Indeed, in an age that empowers anyone with a cell phone camera and an Internet connection, we're all free to participate in this surge of information gathering and revelation. All of us can be spied on and engage in some high-visibility spying of our own, says the Chronicle.

"People have a desire to be protected," says Oscar Gandy, professor emeritus at the University of Pennsylvania's Annenberg School for Communication. "We have this expectation that technology will solve the problem."

Jennifer King, a research specialist at the Samuelson Law, Technology & Public Policy Clinic at UC Berkeley, told The San Francisco Chronicle that "surveillance feels comfortable to some people."

"There's a sense of guardianship, a feeling that someone is watching over me. It counteracts that aura of anonymity in the public space," she says.

Gary Marx was a 1960s UC Berkeley activist and civil libertarian who once took a "sky is falling" view that privacy was gravely endangered; he opposed virtually all intrusions. Today, the Massachusetts Institute of Technology professor emeritus has a more measured approach to the issue.

"Nobody used to check the backgrounds of adults who wanted to work with children," Marx says. "It's appropriate that we do that now.

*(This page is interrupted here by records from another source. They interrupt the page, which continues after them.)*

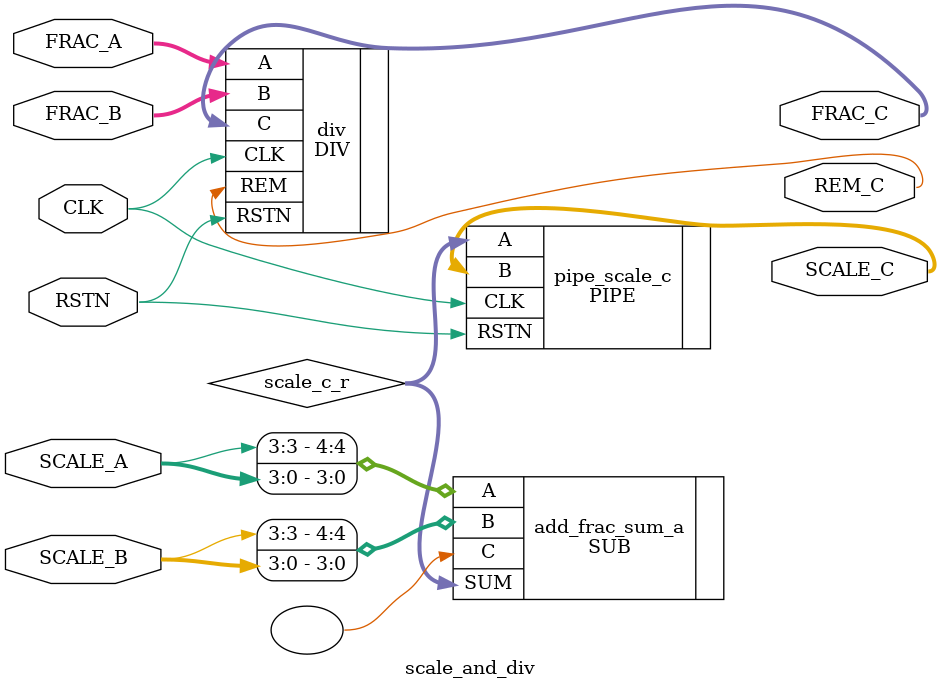
<source format=sv>
`timescale 1ns / 1ps

/** -=-=-=-=-=-=-=-=-=-=-=-=-=-=-=-=-=-=-=-=-=-=-=-=-=-=-=-=-=-=-=-=-=-=-=-=-=-=-=-=-=-=-=-=-=-=-=-
 * Engineer: Gustaf Swansen
 * 
 * Create Date: 08/25/2025
 * Module Name: scale_and_mul
 * Target Devices: Aller A7 FPGA Board with M.2 Interface
 * Tool Versions: Vivado 2025.1
 * Description: 
 *   This module takes in two decoded posits (scale + frac). It adds the scale and uses a Dadda 
 *   multiplier to multiply the fractions together.
 * Path Length : 
 *    [SUB4, SHIFT4, ADD12, MUX1] 
 * Dependencies:
 *   TODO add Dependencies
 * 
 * Additional Comments: 
 *   This code has its own testbench
 -=-=-=-=-=-=-=-=-=-=-=-=-=-=-=-=-=-=-=-=-=-=-=-=-=-=-=-=-=-=-=-=-=-=-=-=-=-=-=-=-=-=-=-=-=-=-=- */

module scale_and_div #(
    parameter SPEED = 0,
    parameter DIV_STAGES = 11
    )(
    input  wire        CLK,
    input  wire        RSTN,

    input  wire [ 3:0] SCALE_A, // decoded scale,      4 bit signed integer
    input  wire [ 3:0] SCALE_B, // decoded scale,      4 bit signed integer
    input  wire [ 5:0] FRAC_A , // decoded fraction,  <1.5> unsigned fixed point 
    input  wire [ 5:0] FRAC_B , // decoded fraction,  <1.5> unsigned fixed point 
    output wire [ 4:0] SCALE_C, // sum of scales,      5 bit signed integer
    output wire [DIV_STAGES:0] FRAC_C,   // prod of fractions, <2.10> unsigned fixed point
    output wire REM_C
    );

DIV #(
    .W(6),
    .S(DIV_STAGES) // todo parameter
    ) div (
    .CLK (CLK),
    .RSTN(RSTN),
   .A(FRAC_A),
   .B(FRAC_B),
   .C(FRAC_C),
   .REM(REM_C)
   );

wire [4:0] scale_c_r;

SUB #(.WIDTH(5), .TYPE("RCA")) add_frac_sum_a (.A({SCALE_A[3], SCALE_A}), .B({SCALE_B[3], SCALE_B}), .SUM(scale_c_r), .C()); // P=[ADD5]

PIPE #(.W(5), .L(DIV_STAGES)) pipe_scale_c (.CLK(CLK), .RSTN(RSTN), .A(scale_c_r), .B(SCALE_C));

endmodule

</source>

Children are safer because of it." Marx even argues that the problem of identity theft could be substantially controlled if people were willing to absorb the social and ethical costs of encoding more personal and biometric information, including facial topography and eye recognition data.

A number of privacy experts believe that the real concerns lie less in the public sphere than they do in the largely unregulated environs of commerce, reports The San Francisco Chronicle.

"It's a simple fact that private companies can collect information about people in ways the government can't," Robert O'Harrow Jr. wrote in his 2005 book "No Place to Hide." "At the same time, they can't be held accountable for their behavior or their mistakes the way government agencies can."